Choosing between this bar and those alternatives comes down to price on the day and where you expect to sell. The 100 oz format is most at home in North American trade; in metric markets the same money in kilo bars may exit more smoothly.

100 oz Ainslie Silver Bar: frequently asked questions

The cheapest listing we track is $7,154.10, sitting around 9.7% over the silver spot price of $65.33. A 100 troy oz bar holds a substantial amount of silver, so its total value moves closely with the silver spot price.

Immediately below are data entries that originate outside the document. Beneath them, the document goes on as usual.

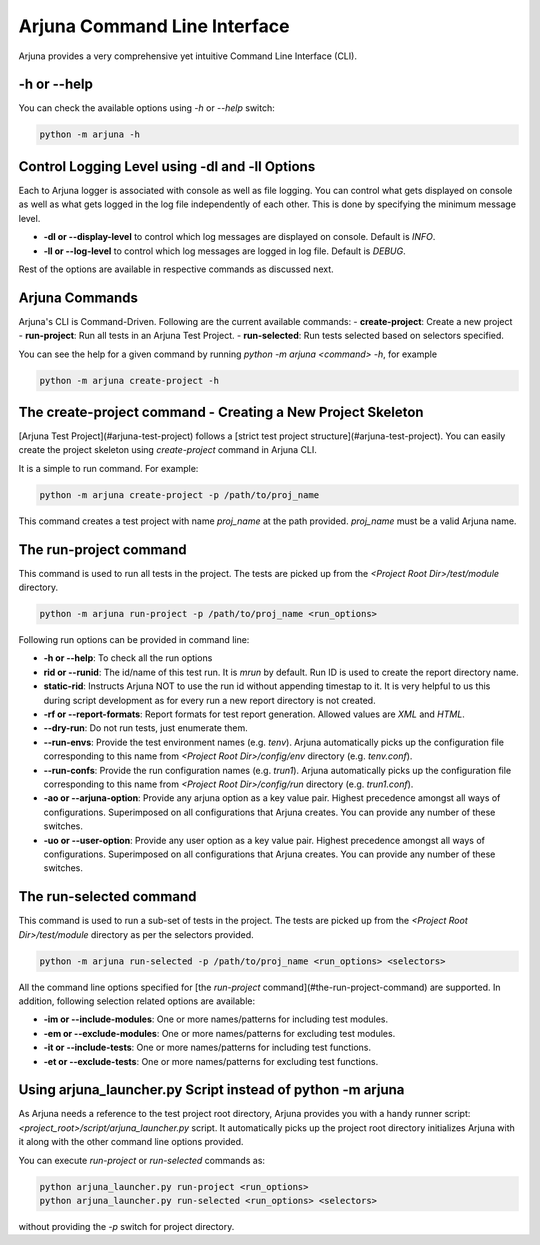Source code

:.. _cli:

Arjuna Command Line Interface
=============================

Arjuna provides a very comprehensive yet intuitive Command Line Interface (CLI).

-h or --help
------------
You can check the available options using `-h` or `--help` switch:

.. code-block:: bash

   python -m arjuna -h

.. _cli_dl_ll:

Control Logging Level using -dl and -ll Options
-----------------------------------------------

Each to Arjuna logger is associated with console as well as file logging. You can control what gets displayed on console as well as what gets logged in the log file independently of each other. This is done by specifying the minimum message level.

- **-dl or --display-level** to control which log messages are displayed on console. Default is `INFO`.
- **-ll or --log-level** to control which log messages are logged in log file. Default is `DEBUG`.

Rest of the options are available in respective commands as discussed next.

Arjuna Commands
---------------

Arjuna's CLI is Command-Driven. Following are the current available commands:
- **create-project**: Create a new project
- **run-project**: Run all tests in an Arjuna Test Project.
- **run-selected**: Run tests selected based on selectors specified.

You can see the help for a given command by running `python -m arjuna <command> -h`, for example

.. code-block:: bash

   python -m arjuna create-project -h

The create-project command - Creating a New Project Skeleton
------------------------------------------------------------

[Arjuna Test Project](#arjuna-test-project) follows a [strict test project structure](#arjuna-test-project). You can easily create the project skeleton using `create-project` command in Arjuna CLI.

It is a simple to run command. For example:

.. code-block:: bash

   python -m arjuna create-project -p /path/to/proj_name

This command creates a test project with name `proj_name` at the path provided. `proj_name` must be a valid Arjuna name.

The run-project command
-----------------------

This command is used to run all tests in the project. The tests are picked up from the `<Project Root Dir>/test/module` directory.

.. code-block:: bash

   python -m arjuna run-project -p /path/to/proj_name <run_options>

Following run options can be provided in command line:

- **-h or --help**: To check all the run options
- **rid or --runid**: The id/name of this test run. It is `mrun` by default. Run ID is used to create the report directory name.
- **static-rid**: Instructs Arjuna NOT to use the run id without appending timestap to it. It is very helpful to us this during script development as for every run a new report directory is not created.
- **-rf or --report-formats**: Report formats for test report generation. Allowed values are `XML` and `HTML`.
- **--dry-run**: Do not run tests, just enumerate them.
- **--run-envs**: Provide the test environment names (e.g. `tenv`). Arjuna automatically picks up the configuration file corresponding to this name from `<Project Root Dir>/config/env` directory (e.g. `tenv.conf`). 
- **--run-confs**: Provide the run configuration names (e.g. `trun1`). Arjuna automatically picks up the configuration file corresponding to this name from `<Project Root Dir>/config/run` directory (e.g. `trun1.conf`). 
- **-ao or --arjuna-option**: Provide any arjuna option as a key value pair. Highest precedence amongst all ways of configurations. Superimposed on all configurations that Arjuna creates. You can provide any number of these switches.
- **-uo or --user-option**: Provide any user option as a key value pair. Highest precedence amongst all ways of configurations. Superimposed on all configurations that Arjuna creates.  You can provide any number of these switches.

The run-selected command
------------------------

This command is used to run a sub-set of tests in the project. The tests are picked up from the `<Project Root Dir>/test/module` directory as per the selectors provided.

.. code-block:: bash

   python -m arjuna run-selected -p /path/to/proj_name <run_options> <selectors>

All the command line options specified for [the `run-project` command](#the-run-project-command) are supported. In addition, following selection related options are available:

- **-im or --include-modules**: One or more names/patterns for including test modules.
- **-em or --exclude-modules**: One or more names/patterns for excluding test modules.
- **-it or --include-tests**: One or more names/patterns for including test functions.
- **-et or --exclude-tests**: One or more names/patterns for excluding test functions.

Using arjuna_launcher.py Script instead of python -m arjuna
-----------------------------------------------------------

As Arjuna needs a reference to the test project root directory, Arjuna provides you with a handy runner script: `<project_root>/script/arjuna_launcher.py` script. It automatically picks up the project root directory initializes Arjuna with it along with the other command line options provided.

You can execute `run-project` or `run-selected` commands as:

.. code-block:: bash

   python arjuna_launcher.py run-project <run_options>
   python arjuna_launcher.py run-selected <run_options> <selectors>

without providing the `-p` switch for project directory.
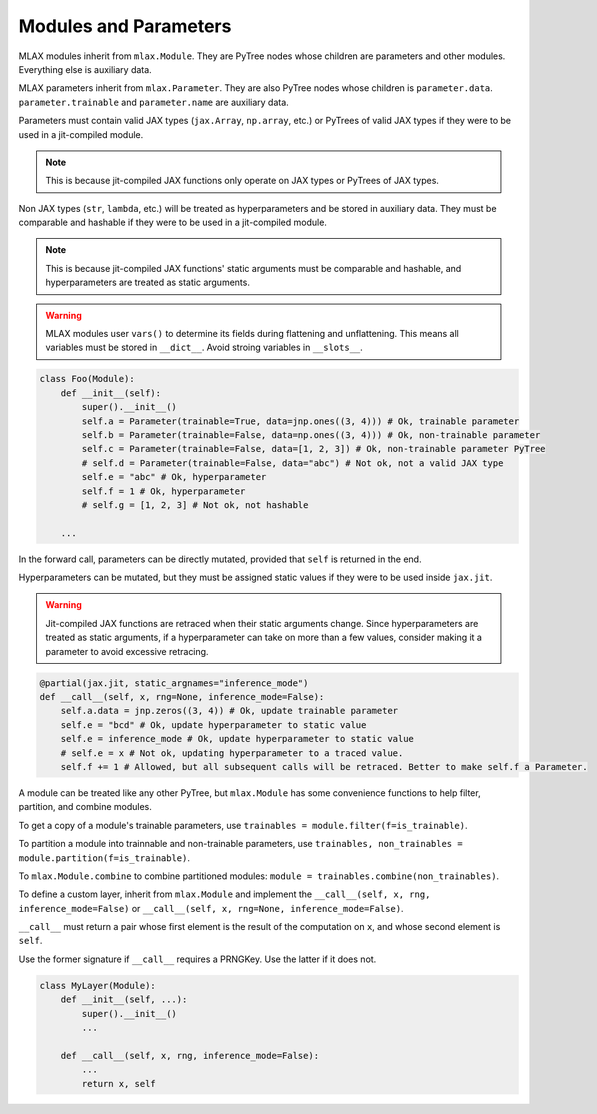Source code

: Modules and Parameters
======================

MLAX modules inherit from ``mlax.Module``. They are PyTree nodes whose children
are parameters and other modules. Everything else is auxiliary data.

MLAX parameters inherit from ``mlax.Parameter``. They are also PyTree nodes
whose children is ``parameter.data``. ``parameter.trainable`` and
``parameter.name`` are auxiliary data.

Parameters must contain valid JAX types (``jax.Array``, ``np.array``, etc.) or
PyTrees of valid JAX types if they were to be used in a jit-compiled module.

.. note::
    This is because jit-compiled JAX functions only operate on JAX types or
    PyTrees of JAX types.

Non JAX types (``str``, ``lambda``, etc.) will be treated as hyperparameters and
be stored in auxiliary data. They must be comparable and hashable if they were
to be used in a jit-compiled module.

.. note::
    This is because jit-compiled JAX functions' static arguments must be
    comparable and hashable, and hyperparameters are treated as static
    arguments.

.. warning::
    MLAX modules user ``vars()`` to determine its fields during flattening and
    unflattening. This means all variables must be stored in ``__dict__``.
    Avoid stroing variables in ``__slots__``.

.. code-block:: python

    class Foo(Module):
        def __init__(self):
            super().__init__()
            self.a = Parameter(trainable=True, data=jnp.ones((3, 4))) # Ok, trainable parameter
            self.b = Parameter(trainable=False, data=np.ones((3, 4))) # Ok, non-trainable parameter
            self.c = Parameter(trainable=False, data=[1, 2, 3]) # Ok, non-trainable parameter PyTree
            # self.d = Parameter(trainable=False, data="abc") # Not ok, not a valid JAX type
            self.e = "abc" # Ok, hyperparameter
            self.f = 1 # Ok, hyperparameter
            # self.g = [1, 2, 3] # Not ok, not hashable

        ...
    
In the forward call, parameters can be directly mutated, provided that ``self``
is returned in the end.

Hyperparameters can be mutated, but they must be assigned static values if they
were to be used inside ``jax.jit``.

.. warning::
    Jit-compiled JAX functions are retraced when their static arguments change.
    Since hyperparameters are treated as static arguments, if a hyperparameter
    can take on more than a few values, consider making it a parameter to avoid
    excessive retracing.

.. code-block:: python

        @partial(jax.jit, static_argnames="inference_mode")
        def __call__(self, x, rng=None, inference_mode=False):
            self.a.data = jnp.zeros((3, 4)) # Ok, update trainable parameter
            self.e = "bcd" # Ok, update hyperparameter to static value
            self.e = inference_mode # Ok, update hyperparameter to static value
            # self.e = x # Not ok, updating hyperparameter to a traced value.
            self.f += 1 # Allowed, but all subsequent calls will be retraced. Better to make self.f a Parameter.

A module can be treated like any other PyTree, but ``mlax.Module`` has some
convenience functions to help filter, partition, and combine modules.

To get a copy of a module's trainable parameters, use
``trainables = module.filter(f=is_trainable)``.

To partition a module into trainnable and non-trainable parameters, use
``trainables, non_trainables = module.partition(f=is_trainable)``.

To ``mlax.Module.combine`` to combine partitioned modules:
``module = trainables.combine(non_trainables)``.

To define a custom layer, inherit from ``mlax.Module`` and implement the
``__call__(self, x, rng, inference_mode=False)`` or
``__call__(self, x, rng=None, inference_mode=False)``.

``__call__`` must return a pair whose first element is the result of the
computation on ``x``, and whose second element is ``self``.

Use the former signature if ``__call__`` requires a PRNGKey. Use the latter if
it does not.

.. code-block:: python

    class MyLayer(Module):
        def __init__(self, ...):
            super().__init__()
            ...
        
        def __call__(self, x, rng, inference_mode=False):
            ...
            return x, self

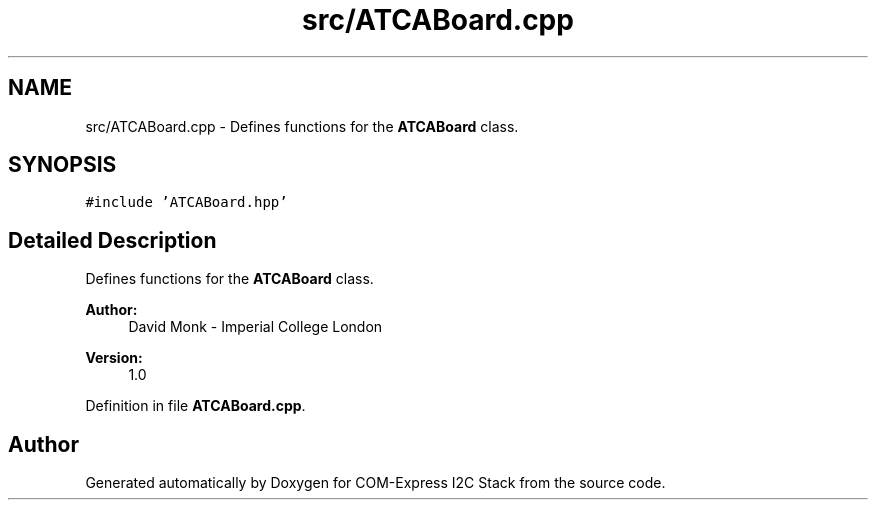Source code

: .TH "src/ATCABoard.cpp" 3 "Tue Aug 8 2017" "Version 1.0" "COM-Express I2C Stack" \" -*- nroff -*-
.ad l
.nh
.SH NAME
src/ATCABoard.cpp \- Defines functions for the \fBATCABoard\fP class\&.  

.SH SYNOPSIS
.br
.PP
\fC#include 'ATCABoard\&.hpp'\fP
.br

.SH "Detailed Description"
.PP 
Defines functions for the \fBATCABoard\fP class\&. 


.PP
\fBAuthor:\fP
.RS 4
David Monk - Imperial College London 
.RE
.PP
\fBVersion:\fP
.RS 4
1\&.0 
.RE
.PP

.PP
Definition in file \fBATCABoard\&.cpp\fP\&.
.SH "Author"
.PP 
Generated automatically by Doxygen for COM-Express I2C Stack from the source code\&.
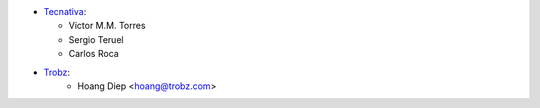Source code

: * `Tecnativa <https://www.tecnativa.com>`_:

  * Victor M.M. Torres
  * Sergio Teruel
  * Carlos Roca

* `Trobz <https://trobz.com>`_:
    * Hoang Diep <hoang@trobz.com>
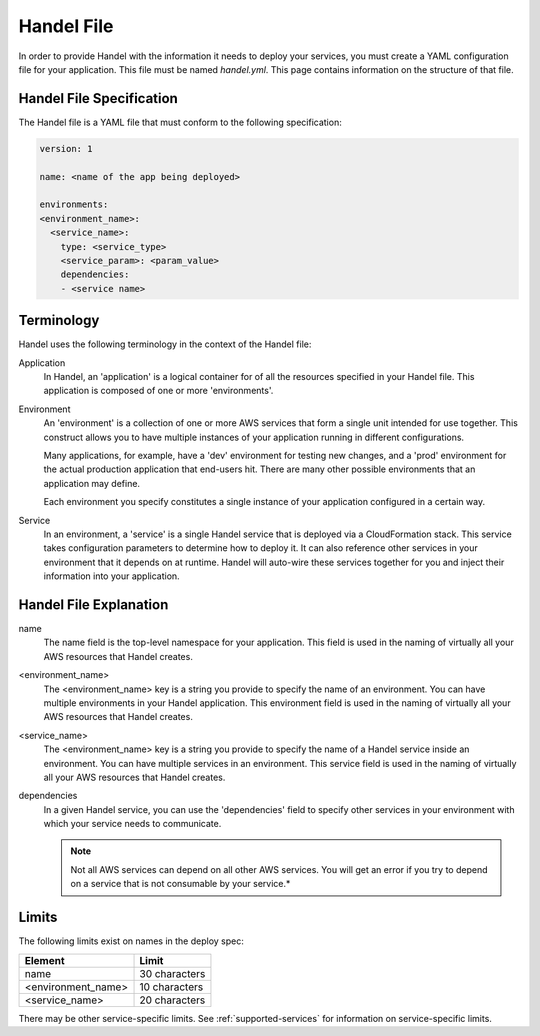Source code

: .. _handel-file:

Handel File
===========
In order to provide Handel with the information it needs to deploy your services, you must create a YAML configuration file for your application. This file must be named *handel.yml*. This page contains information on the structure of that file.

Handel File Specification
-------------------------
The Handel file is a YAML file that must conform to the following specification:

.. code-block:: yaml

    version: 1

    name: <name of the app being deployed>

    environments:
    <environment_name>:
      <service_name>:
        type: <service_type>
        <service_param>: <param_value>
        dependencies:
        - <service name>

Terminology
-----------
Handel uses the following terminology in the context of the Handel file:

Application
  In Handel, an 'application' is a logical container for of all the resources specified in your Handel file. This application is composed of one or more 'environments'.

Environment
  An 'environment' is a collection of one or more AWS services that form a single unit intended for use together. This construct allows you to have multiple instances of your application running in different configurations. 

  Many applications, for example, have a 'dev' environment for testing new changes, and a 'prod' environment for the actual production application that end-users hit. There are many other possible environments that an application may define.

  Each environment you specify constitutes a single instance of your application configured in a certain way.

Service
  In an environment, a 'service' is a single Handel service that is deployed via a CloudFormation stack. This service takes configuration parameters to determine how to deploy it. It can also reference other services in your environment that it depends on at runtime. Handel will auto-wire these services together for you and inject their information into your application. 

Handel File Explanation
-----------------------
name
  The name field is the top-level namespace for your application. This field is used in the naming of virtually all your AWS resources that Handel creates.

<environment_name>
  The <environment_name> key is a string you provide to specify the name of an environment. You can have multiple environments in your Handel application. This environment field is used in the naming of virtually all your AWS resources that Handel creates.

<service_name>
  The <environment_name> key is a string you provide to specify the name of a Handel service inside an environment. You can have multiple services in an environment. This service field is used in the naming of virtually all your AWS resources that Handel creates.

dependencies
  In a given Handel service, you can use the 'dependencies' field to specify other services in your environment with which your service needs to communicate.

  .. NOTE:: Not all AWS services can depend on all other AWS services. You will get an error if you try to depend on a service that is not consumable by your service.*

Limits
------
The following limits exist on names in the deploy spec:

.. list-table::
   :header-rows: 1
   
   * - Element
     - Limit
   * - name
     - 30 characters
   * - <environment_name>
     - 10 characters
   * - <service_name>
     - 20 characters

There may be other service-specific limits. See :ref:`supported-services` for information on service-specific limits.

The Ainslie 100 troy oz silver bar weighs 3,110.35 grams, or approximately 3.11 kilograms. Troy ounces are slightly heavier than avoirdupois ounces (31.1035 g versus 28.35 g), so 100 troy oz is notably more than 100 standard ounces.
1 dealer currently lists this bar, with prices ranging from $7,154.10 to $7,318.86. The cheapest seller at the moment is Ainslie Bullion. Comparing across dealers before buying can save a meaningful amount on a bar of this size.
The Ainslie 100 oz silver bar is 999 fine silver, meaning it is at least 99.9% pure silver. This meets the investment-grade purity threshold recognised in major bullion markets.